Well I’ve made it through one whole month of two kids under two. Actually if we are getting technical it’s currently two under one and a half. I have always wanted to have my kids close together. I’m from a family of four kids and we have only five and a half years between us. Some call that crazy. I know I do. But growing up we all have been really close, and still are to this day. My brother and I are 15 months apart and we’ve always been fairly inseparable, especially as kids. I hoped my children would have that experience also. Not to say that if they are born farther apart they won’t have that, but I’ve always wanted to have my first two close in age. However, now that I do I think what on earth was my mother thinking. This is a sh*t show of massive proportions. It’s actually at the point where all you can do is laugh because the gong show is too comical to even believe it’s real life.

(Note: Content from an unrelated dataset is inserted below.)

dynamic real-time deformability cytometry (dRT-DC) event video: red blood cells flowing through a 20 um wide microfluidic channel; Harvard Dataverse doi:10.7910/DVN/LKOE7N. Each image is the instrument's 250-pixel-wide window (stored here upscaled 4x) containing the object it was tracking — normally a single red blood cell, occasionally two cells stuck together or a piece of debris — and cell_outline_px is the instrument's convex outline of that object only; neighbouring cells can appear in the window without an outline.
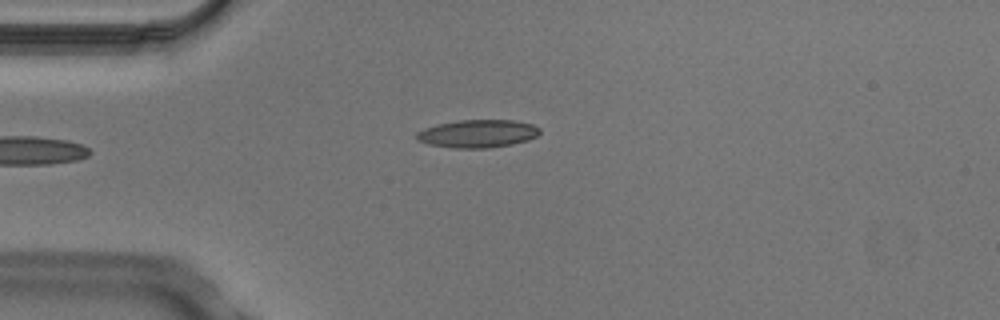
{"species": "Egyptian fruit bat (a non-hibernating species)", "species_latin": "Rousettus aegyptiacus", "temperature_condition": "cold", "stored_images_in_passage": 5, "camera_frame_rate_fps": 3000, "um_per_image_px": 0.085, "animal": {"sex": "male"}, "frame": {"image": 1, "passage_image": 5, "time_ms": 1.333, "image_size_px": [1000, 320], "cell_outline_px": [[540, 132], [536, 136], [528, 140], [512, 144], [488, 148], [452, 148], [428, 144], [416, 140], [416, 132], [424, 128], [440, 124], [460, 120], [516, 120], [532, 124], [540, 128]], "centroid_in_image_um": [40.6, 11.36], "position_along_channel_um": 44.4, "area_um2": 20.06}}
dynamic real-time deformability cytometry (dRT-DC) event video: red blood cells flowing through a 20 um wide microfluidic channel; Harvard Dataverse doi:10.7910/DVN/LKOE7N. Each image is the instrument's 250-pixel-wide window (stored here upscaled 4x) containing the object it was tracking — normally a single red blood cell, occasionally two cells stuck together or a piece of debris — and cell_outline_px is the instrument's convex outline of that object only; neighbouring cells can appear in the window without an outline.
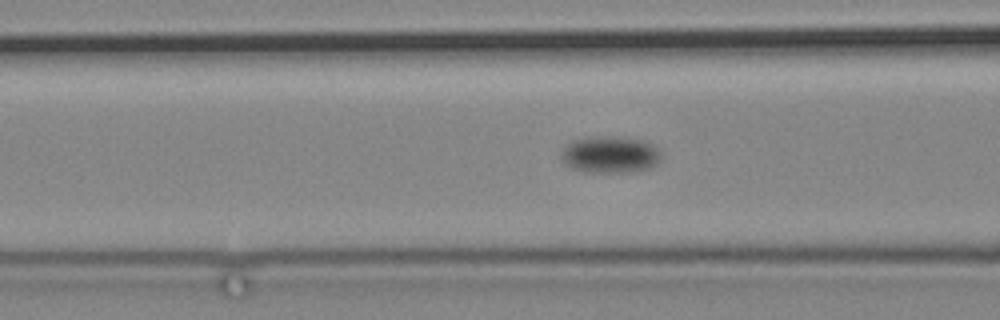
{"species": "common noctule bat (a hibernating species)", "species_latin": "Nyctalus noctula", "temperature_condition": "cold", "stored_images_in_passage": 47, "camera_frame_rate_fps": 3000, "um_per_image_px": 0.085, "animal": {"sex": "male", "body_mass_g": 19.2, "forearm_length_mm": 51.8}, "frame": {"image": 1, "passage_image": 16, "time_ms": 5.0, "image_size_px": [1000, 320], "cell_outline_px": [[660, 160], [656, 164], [648, 168], [632, 172], [584, 172], [572, 168], [564, 164], [560, 156], [564, 148], [572, 140], [592, 136], [624, 136], [644, 140], [660, 148]], "centroid_in_image_um": [51.87, 13.12], "position_along_channel_um": 114.7, "area_um2": 21.85}}
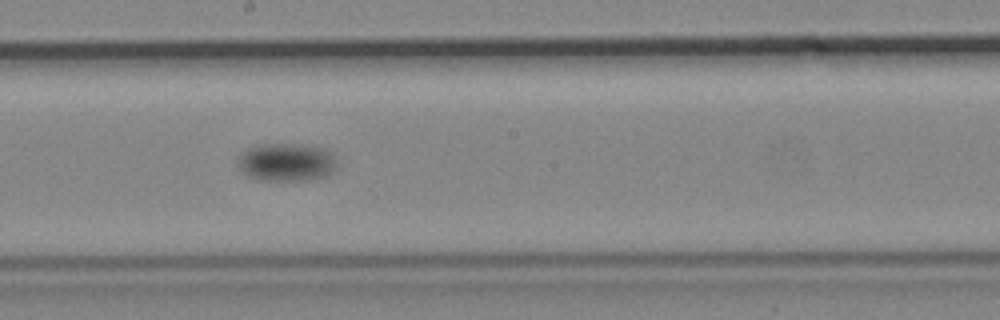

It’s easily been the most challenging month of my life. The first time we ventured to church with both girls pretty much sums it up perfectly. I went to drop Oakland off at Sunday school (she’s been before and had no problems with it). However, this time she begged me to stay. I sat down and played with her for a couple minutes hoping that once she got settled in I could leave. The moment I left she let out a blood curdling scream. I told the volunteer that she would stop momentarily (not really knowing if that was true or not). I then headed into the auditorium only to hear Rye crying and Devon telling me she was rooting for food. So I grabbed her and was headed back out to find a place to feed. As I was leaving I saw Oaklands registration number come on the big screen, letting me know she in fact did NOT calm down and I had to go get her. When I got there, not only was she screaming, but she disrupted the whole group enough that all the other kids were crying too. I carried two crying babies in my arms through the halls as I was looking for a place to feed Rye. My sister Avery, having her intuition came out to help. Oakland was still wailing as if I had abandoned her forever and she didn’t even want her own Aunt to hold her (which never happens). So with no comfortable place to feed- all 4 of us went into a bathroom stall. I had Oakland on my lap and my sister was holding Rye up to my boob. I don’t know if all moms have these moments? Or maybe I just need to figure my life out. But with my sister sitting on the floor face level to my tit and me on the toilet seat with one kid bawling and one kid guzzling away, all we could really do was laugh.
Even though it has been a big month of adjustments. My insides have never felt so warm and bubbly. Upon Oaklands request, each morning her and Rye have a cuddle, hold each other’s hands and Oakland speaks incoherent gibberish to her. Oakland is very nurturing and often laughs to herself like they are the best friends who just shared the funniest joke in the world. I can’t get enough of the crazy little personality Oakland is developing and the newborn-ness of Rye.
So far Rye is a fairly chill baby. She feeds around the clock, likes to be snuggled up in someones arms constantly, and sounds like a goat when she cries (it’s extremely odd). She’s also a very smily baby. She seems to be filling out at a nice steady rate and my fingers are crossed that she will gain some nice chub and I can fulfill my dream of having a roly poly baby.